## Start DOCUMENT EXTRACT
Listing BDR Topology

Listing BDR Groups

The following (simple) query lists all the BDR node groups of which the current node is a member (will currently return one row only):

SELECT node_group_name
FROM bdr.local_node_summary;

The configuration of each node group can be displayed using a more complex query:

SELECT g.node_group_name
, ns.pub_repsets
, ns.sub_repsets
, g.node_group_default_repset     AS default_repset
, node_group_check_constraints    AS check_constraints
FROM bdr.local_node_summary ns
JOIN bdr.node_group g USING (node_group_name);

Listing Nodes in a BDR Group

The list of all nodes in a given node group (e.g. mygroup) can be extracted from the bdr.node_summary view as shown in the following example:

SELECT node_name         AS name
, node_seq_id            AS ord
, peer_state_name        AS current_state
, peer_target_state_name AS target_state
, interface_connstr      AS dsn
FROM bdr.node_summary
WHERE node_group_name = 'mygroup';

Note that the read-only state of a node, as shown in the current_state or in the target_state query columns, is indicated as STANDBY.

List of Node States

  • NONE: Node state is unset when the worker starts, expected to be set quickly to the current known state.
  • CREATED: bdr.create_node() has been executed, but the node is not a member of any EDB Postgres Distributed cluster yet.
  • JOIN_START: bdr.join_node_group() begins to join the local node to an existing EDB Postgres Distributed cluster.
  • JOINING: The node join has started and is currently at the initial sync phase, creating the schema and data on the node.
  • CATCHUP: Initial sync phase is completed; now the join is at the last step of retrieving and applying transactions that were performed on the upstream peer node since the join started.
## End DOCUMENT EXTRACT
## Start MATERIAL SHOWN
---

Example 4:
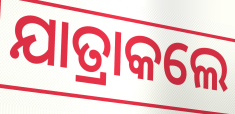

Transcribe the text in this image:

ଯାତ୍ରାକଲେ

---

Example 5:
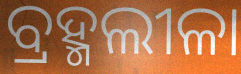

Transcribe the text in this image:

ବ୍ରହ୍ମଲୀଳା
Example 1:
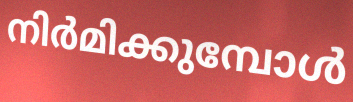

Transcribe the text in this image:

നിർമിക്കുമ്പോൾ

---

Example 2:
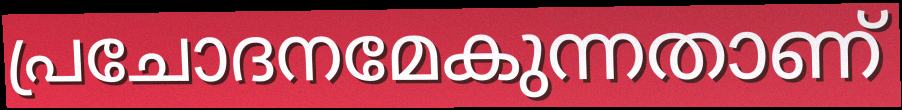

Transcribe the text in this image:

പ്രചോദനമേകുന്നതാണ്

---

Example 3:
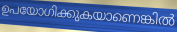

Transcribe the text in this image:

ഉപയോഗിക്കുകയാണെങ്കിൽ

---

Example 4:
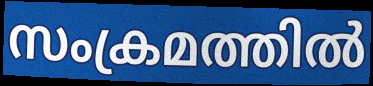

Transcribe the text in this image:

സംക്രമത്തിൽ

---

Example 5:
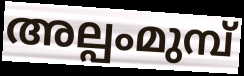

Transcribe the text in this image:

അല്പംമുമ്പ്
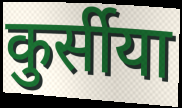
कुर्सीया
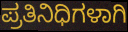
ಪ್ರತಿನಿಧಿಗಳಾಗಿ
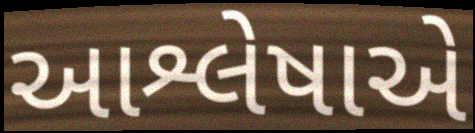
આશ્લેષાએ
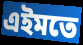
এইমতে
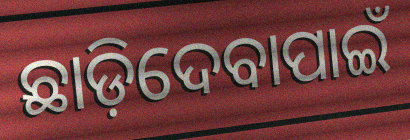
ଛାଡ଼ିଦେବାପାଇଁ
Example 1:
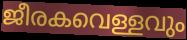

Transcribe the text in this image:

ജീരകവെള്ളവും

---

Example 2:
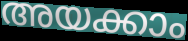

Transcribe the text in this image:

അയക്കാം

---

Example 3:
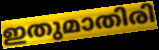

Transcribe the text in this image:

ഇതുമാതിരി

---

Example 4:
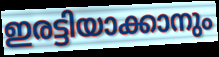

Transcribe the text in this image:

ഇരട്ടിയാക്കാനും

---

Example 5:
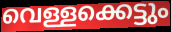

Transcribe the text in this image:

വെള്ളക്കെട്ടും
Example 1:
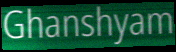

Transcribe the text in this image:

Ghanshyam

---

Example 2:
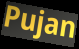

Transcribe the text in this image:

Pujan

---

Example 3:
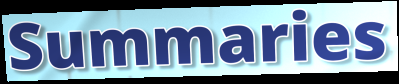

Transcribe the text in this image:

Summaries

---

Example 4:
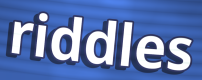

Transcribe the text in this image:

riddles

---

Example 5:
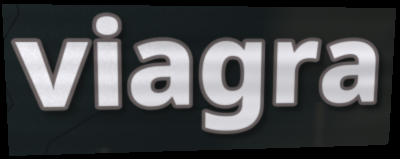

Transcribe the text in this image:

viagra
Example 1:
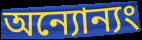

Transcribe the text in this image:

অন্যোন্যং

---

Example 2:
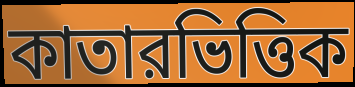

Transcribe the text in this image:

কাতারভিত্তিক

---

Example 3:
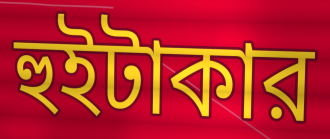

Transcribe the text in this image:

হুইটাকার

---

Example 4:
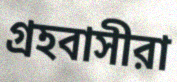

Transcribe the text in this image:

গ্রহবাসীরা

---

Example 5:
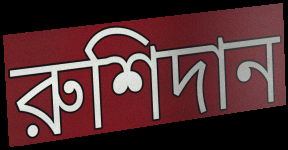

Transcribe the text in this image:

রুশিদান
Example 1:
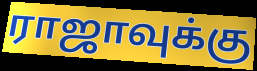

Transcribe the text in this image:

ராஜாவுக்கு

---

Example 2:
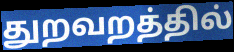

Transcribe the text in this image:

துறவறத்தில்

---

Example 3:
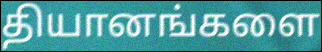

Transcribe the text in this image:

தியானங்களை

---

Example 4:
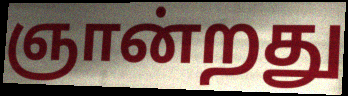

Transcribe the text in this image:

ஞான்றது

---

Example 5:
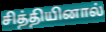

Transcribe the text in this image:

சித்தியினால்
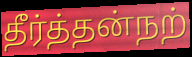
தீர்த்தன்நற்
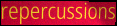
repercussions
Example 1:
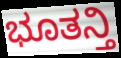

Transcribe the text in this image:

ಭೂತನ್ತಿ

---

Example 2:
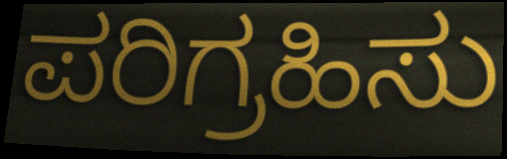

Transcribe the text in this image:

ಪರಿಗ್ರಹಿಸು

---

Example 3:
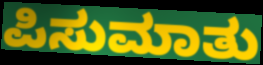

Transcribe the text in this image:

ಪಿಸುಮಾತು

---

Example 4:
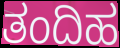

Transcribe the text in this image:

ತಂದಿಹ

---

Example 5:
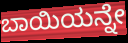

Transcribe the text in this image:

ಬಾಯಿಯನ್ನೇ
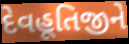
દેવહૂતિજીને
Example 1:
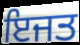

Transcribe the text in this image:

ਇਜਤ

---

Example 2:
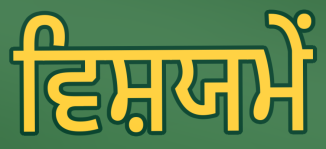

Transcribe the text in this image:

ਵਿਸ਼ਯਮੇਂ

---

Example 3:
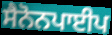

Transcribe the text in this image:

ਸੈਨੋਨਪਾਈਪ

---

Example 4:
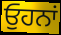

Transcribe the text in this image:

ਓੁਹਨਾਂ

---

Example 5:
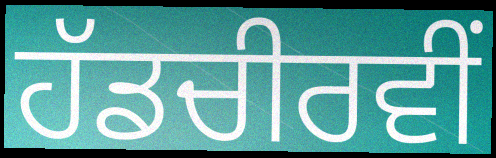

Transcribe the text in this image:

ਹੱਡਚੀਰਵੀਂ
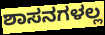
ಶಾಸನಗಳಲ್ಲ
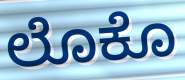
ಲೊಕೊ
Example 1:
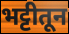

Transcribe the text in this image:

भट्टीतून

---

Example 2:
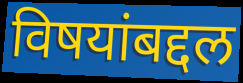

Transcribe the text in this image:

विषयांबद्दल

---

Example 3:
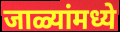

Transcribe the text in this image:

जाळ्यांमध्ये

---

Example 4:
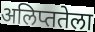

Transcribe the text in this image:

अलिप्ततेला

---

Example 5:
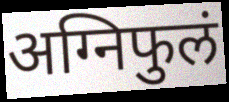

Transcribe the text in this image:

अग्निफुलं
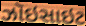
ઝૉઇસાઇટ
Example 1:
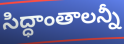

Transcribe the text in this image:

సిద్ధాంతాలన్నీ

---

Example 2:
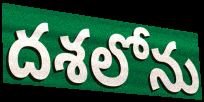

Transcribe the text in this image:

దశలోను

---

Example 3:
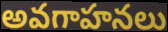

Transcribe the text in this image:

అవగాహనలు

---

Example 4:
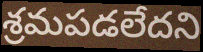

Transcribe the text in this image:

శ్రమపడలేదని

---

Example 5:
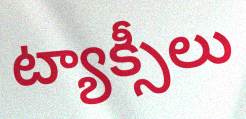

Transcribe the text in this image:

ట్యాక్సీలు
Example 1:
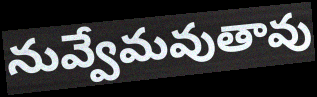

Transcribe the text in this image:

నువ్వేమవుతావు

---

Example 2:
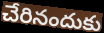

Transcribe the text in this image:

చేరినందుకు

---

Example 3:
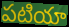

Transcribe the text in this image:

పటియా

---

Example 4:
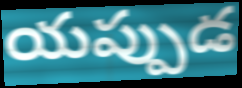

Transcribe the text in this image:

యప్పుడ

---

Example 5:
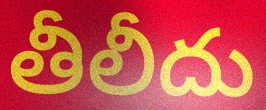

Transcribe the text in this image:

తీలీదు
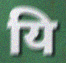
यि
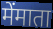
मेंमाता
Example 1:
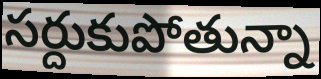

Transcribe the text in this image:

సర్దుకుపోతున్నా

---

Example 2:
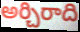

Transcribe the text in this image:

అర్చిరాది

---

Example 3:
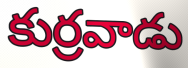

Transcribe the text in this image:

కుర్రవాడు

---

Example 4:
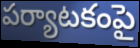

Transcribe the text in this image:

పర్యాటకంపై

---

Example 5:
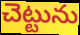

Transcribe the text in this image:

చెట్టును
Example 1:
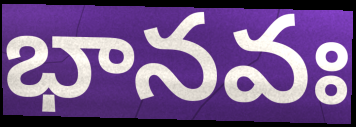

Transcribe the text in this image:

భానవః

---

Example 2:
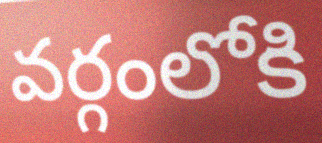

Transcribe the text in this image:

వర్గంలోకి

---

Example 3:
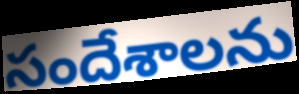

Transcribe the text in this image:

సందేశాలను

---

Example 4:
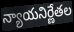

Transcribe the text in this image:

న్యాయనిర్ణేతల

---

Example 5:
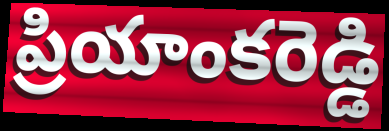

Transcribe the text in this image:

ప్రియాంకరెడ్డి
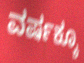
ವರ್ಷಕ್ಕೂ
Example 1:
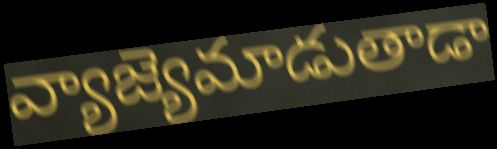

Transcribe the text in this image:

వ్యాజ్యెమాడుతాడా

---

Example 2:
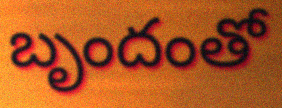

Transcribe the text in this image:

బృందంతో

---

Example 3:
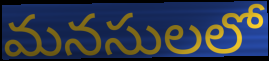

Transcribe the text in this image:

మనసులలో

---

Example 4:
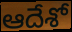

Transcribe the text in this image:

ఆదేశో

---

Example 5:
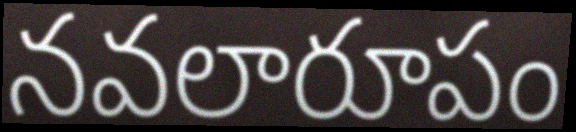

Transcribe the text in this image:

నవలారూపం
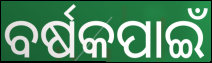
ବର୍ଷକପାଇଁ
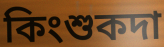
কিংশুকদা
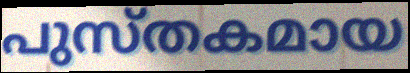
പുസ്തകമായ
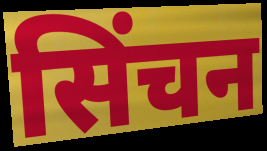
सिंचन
## End MATERIAL SHOWN
**DIRECTIONS FOR THIS TASK**
Duplicate the BDR topology text word for word, in its entirety. These entries were taken from a separate source.

**ANSWER TO THIS PROBLEM**
Listing BDR Topology

Listing BDR Groups

The following (simple) query lists all the BDR node groups of which the current node is a member (will currently return one row only):

SELECT node_group_name
FROM bdr.local_node_summary;

The configuration of each node group can be displayed using a more complex query:

SELECT g.node_group_name
, ns.pub_repsets
, ns.sub_repsets
, g.node_group_default_repset     AS default_repset
, node_group_check_constraints    AS check_constraints
FROM bdr.local_node_summary ns
JOIN bdr.node_group g USING (node_group_name);

Listing Nodes in a BDR Group

The list of all nodes in a given node group (e.g. mygroup) can be extracted from the bdr.node_summary view as shown in the following example:

SELECT node_name         AS name
, node_seq_id            AS ord
, peer_state_name        AS current_state
, peer_target_state_name AS target_state
, interface_connstr      AS dsn
FROM bdr.node_summary
WHERE node_group_name = 'mygroup';

Note that the read-only state of a node, as shown in the current_state or in the target_state query columns, is indicated as STANDBY.

List of Node States

  • NONE: Node state is unset when the worker starts, expected to be set quickly to the current known state.
  • CREATED: bdr.create_node() has been executed, but the node is not a member of any EDB Postgres Distributed cluster yet.
  • JOIN_START: bdr.join_node_group() begins to join the local node to an existing EDB Postgres Distributed cluster.
  • JOINING: The node join has started and is currently at the initial sync phase, creating the schema and data on the node.
  • CATCHUP: Initial sync phase is completed; now the join is at the last step of retrieving and applying transactions that were performed on the upstream peer node since the join started.